As an example consider a list

x = []              | x = null 
y = x.prepend(1)    | y = { 1, x }
z = y.prepend(2)    { z = { 2, y }
Now if you need the rest of your program to see the updated list you use some sort of reference cell. The simplest is just a one element queue. This is a classic reader-writer problem; except you don't have to worry about evicting readers before the writer does his thing.
  init(T data);   // Initialises the cell with data.  All subsequent access to data must originate with this cell.
  T read();       // Returns the current value of data (internally access is protected by the 'access lock').
  T writeLock();  // Obtains the 'write lock' (or blocks), and returns the current value of data.
  unLock(T data); // Updates the current value of data under the 'access lock', and releases the 'write lock'.
Note there is almost no contention for readers, no book-keeping, and once a reader has a reference to data, all further access to the structure is lock-free.
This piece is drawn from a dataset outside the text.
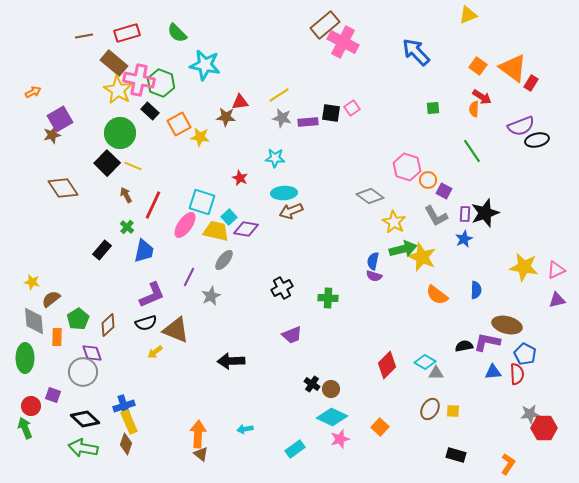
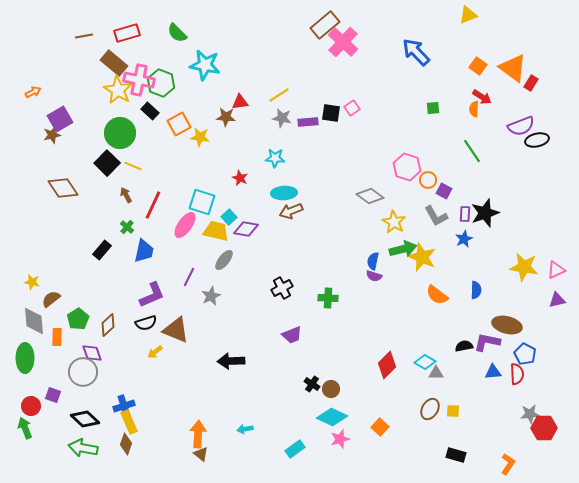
pink cross at (343, 42): rotated 16 degrees clockwise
However take another look at it. Step back and think about what this is and you will realise that what we have written here is a transaction based datastore. What this means is that you can now go examine all your transaction management theory and introduce multiple-writers, lock-stealing, etc, et al. Now as long as T is persistent, you are atomic, consistent, and isolated. If you ensure unLock flushes the structure to disk you now have an ACID datastore (surprised? :). Add consistency checks to the mutation operations and you can call it a database :).
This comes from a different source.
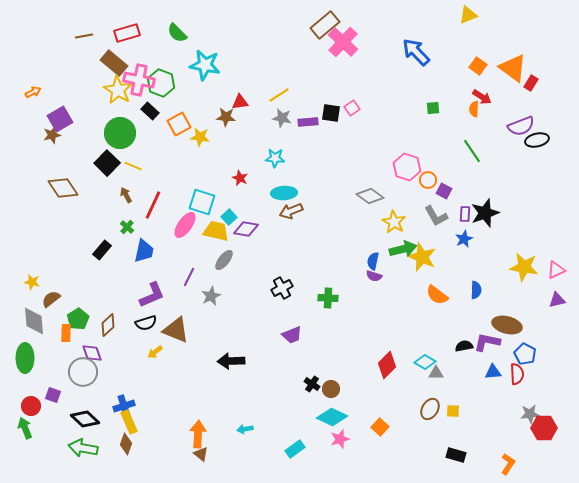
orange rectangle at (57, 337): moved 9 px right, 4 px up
Granted, without a garbage collector, memory management is a bitch. The standard reference on persistent structures is Chris Okasaki. A quick google will get you a fair way; however citeseer is the motherlode. If you have access to a university library, I would lookup his book (Purely Functional Data Structures), which will save you alot of searching on citeseer :).

Another thing worth noting is that it is worth noting is that once you leave the ephemeral space, you need to start making decisions beyond the simple "Vector/List/Hash/Tree". There are alot more tradeoffs to consider. Do you really need the efficient random-access of a vector, or are you actually using it as a queue, or dqueue? A persistent queue can be implemented with O(1) amortized operations, but the best I have been able to find (quickly) for a true 'vector' is log(i) access (i = index) [citeseer]. Just as importantly, a persistant queue is very simple, almost identical in fact to an efficient ephemeral queue; whereas a persistant random-access-list much more complicated than a vector.